QUELLE:
Sonntag, 25. Juli 2010

Zweiundzwanzigster Eintrag

Als ich Samstagnachts alleine und frustriert auf den Campingplatz zurückkehrte, nahm ich mir vor, es als einen schlechten Abend abzuhaken und bei Seite zu legen. Pedro machte es mir allerdings überhaupt nicht leicht diesen Vorsatz in die Tat umzusetzen, denn am morgen danach hatte er nichts Besseres zu tun, als ständig von ihr zu sprechen und Fotos von ihm und ihr herumzureichen. Ich mag Pedro ja. In der Schule haben wir es stets lustig, aber sobald es um Frauen geht, nervt er. Er ist ja total auf sie fixiert. Seine Frisur ist ihm ein Heiligtum, ständig schwitzt er im Fitnesskeller, um Muskeln aufzubauen und dann diese beiden Goldkettchen die er am Hals und am Arm trägt...Pedro heisst eigentlich Mischa und seine Eltern sind beide Schweizer, aber wir haben ihm irgendwann einmal den Spitznamen Pedro verpasst, weil er sich stets wie einer dieser eitlen Latinos aufführt.

Pedro nervte jedenfalls von dem Moment an, an dem er seine Klappe aufmachte

'Ey Jérôme, was war denn gestern mit dir los? Du warst ja total schlecht gelaunt - und das schon am ersten Abend?! War doch voll geil!'
'Naja'
'Was jetzt? Schau mal hier? Wir haben noch einige Fotos gemacht. Damn, schau dir mal dieses Girl an, sie ist total heiss!'

Pedro zeigte auf seinem neuen Iphone einige Fotos. Immer wieder Pedro und Lynn; mal knutschend, mal lachend, mal sich umarmend. Zwischendurch einige Fotos von Mick, der einen ziemlich schlechten und betrunkenen Eindruck machte. Mick lag auch jetzt noch irgendwo im Halbkoma herum. Er hat so diese Angewohnheit, sich total wegzuklatschen, wenn er mal mit Saufen angefangen hat.

VORLIEGENDE DATEN:
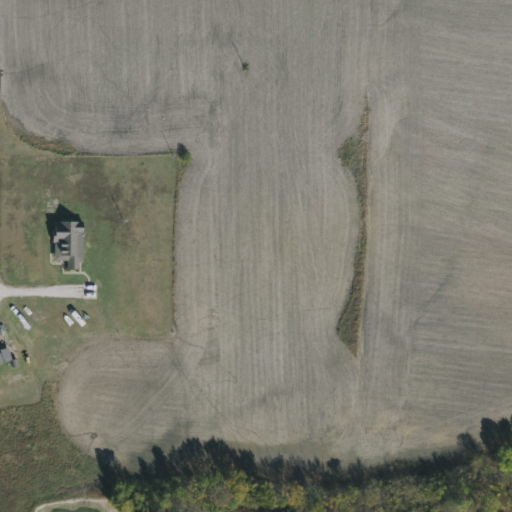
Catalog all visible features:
building: (68, 244)
building: (69, 244)
building: (4, 355)
building: (4, 356)
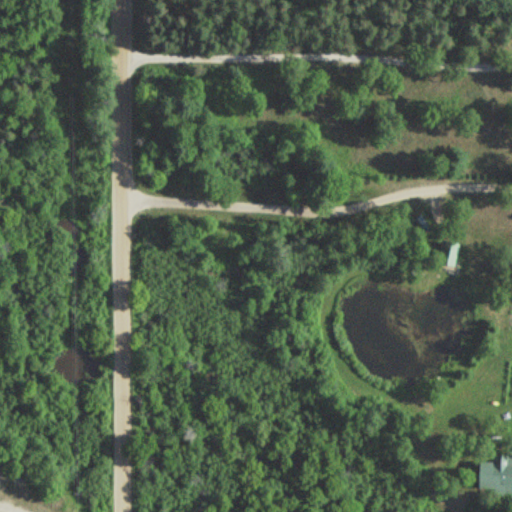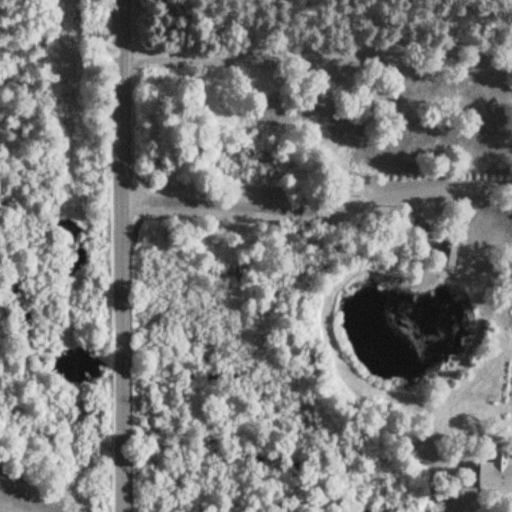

ANWEISUNG 1:
Kopiere aus dem Tagebucheintrag wortgetreu den Abschnitt, der mit "Als ich Samstagnachts" beginnt und bis einschließlich "eitlen Latinos aufführt." reicht.
ANWEISUNG 2:
Beantworte anhand des Tagebucheintrags diese Fragen:
(a) Wie heißt Pedro eigentlich?
(b) Welche Staatsangehörigkeit haben Pedros Eltern?
(c) Auf welchem Gerät zeigte Pedro die Fotos?
Die Datensätze sind eigenständiges Material und gehören nicht zum Tagebucheintrag.

ERGEBNIS 1:
Als ich Samstagnachts alleine und frustriert auf den Campingplatz zurückkehrte, nahm ich mir vor, es als einen schlechten Abend abzuhaken und bei Seite zu legen. Pedro machte es mir allerdings überhaupt nicht leicht diesen Vorsatz in die Tat umzusetzen, denn am morgen danach hatte er nichts Besseres zu tun, als ständig von ihr zu sprechen und Fotos von ihm und ihr herumzureichen. Ich mag Pedro ja. In der Schule haben wir es stets lustig, aber sobald es um Frauen geht, nervt er. Er ist ja total auf sie fixiert. Seine Frisur ist ihm ein Heiligtum, ständig schwitzt er im Fitnesskeller, um Muskeln aufzubauen und dann diese beiden Goldkettchen die er am Hals und am Arm trägt...Pedro heisst eigentlich Mischa und seine Eltern sind beide Schweizer, aber wir haben ihm irgendwann einmal den Spitznamen Pedro verpasst, weil er sich stets wie einer dieser eitlen Latinos aufführt.

ERGEBNIS 2:
(a) Mischa.
(b) Beide sind Schweizer.
(c) Auf seinem neuen Iphone.